Work item -
Using the records below, quote only the span that opens with the line containing "雰囲気のいい中で頂く食事。それは癒しの時間。" and closes with the line containing "食堂シノノメ ついついリピートして", exactly and inclusively.

Data entries
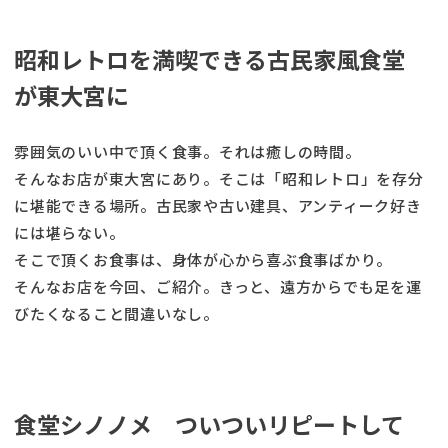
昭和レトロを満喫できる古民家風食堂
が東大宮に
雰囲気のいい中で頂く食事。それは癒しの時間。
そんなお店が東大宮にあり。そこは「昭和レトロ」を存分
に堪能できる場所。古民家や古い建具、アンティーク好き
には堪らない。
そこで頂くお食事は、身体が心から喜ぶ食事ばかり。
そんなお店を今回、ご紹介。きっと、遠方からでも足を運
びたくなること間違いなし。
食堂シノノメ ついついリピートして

--

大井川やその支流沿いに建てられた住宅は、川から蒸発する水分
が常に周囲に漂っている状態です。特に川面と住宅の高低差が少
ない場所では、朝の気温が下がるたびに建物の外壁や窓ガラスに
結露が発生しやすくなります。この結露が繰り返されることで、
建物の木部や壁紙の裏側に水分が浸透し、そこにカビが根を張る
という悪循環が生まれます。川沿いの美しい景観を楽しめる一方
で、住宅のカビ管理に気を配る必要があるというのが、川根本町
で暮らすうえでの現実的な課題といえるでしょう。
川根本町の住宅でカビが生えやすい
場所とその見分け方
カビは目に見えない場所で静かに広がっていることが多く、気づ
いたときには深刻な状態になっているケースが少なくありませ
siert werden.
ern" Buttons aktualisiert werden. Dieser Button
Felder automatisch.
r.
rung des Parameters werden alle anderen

Answer space -
雰囲気のいい中で頂く食事。それは癒しの時間。
そんなお店が東大宮にあり。そこは「昭和レトロ」を存分
に堪能できる場所。古民家や古い建具、アンティーク好き
には堪らない。
そこで頂くお食事は、身体が心から喜ぶ食事ばかり。
そんなお店を今回、ご紹介。きっと、遠方からでも足を運
びたくなること間違いなし。
食堂シノノメ ついついリピートして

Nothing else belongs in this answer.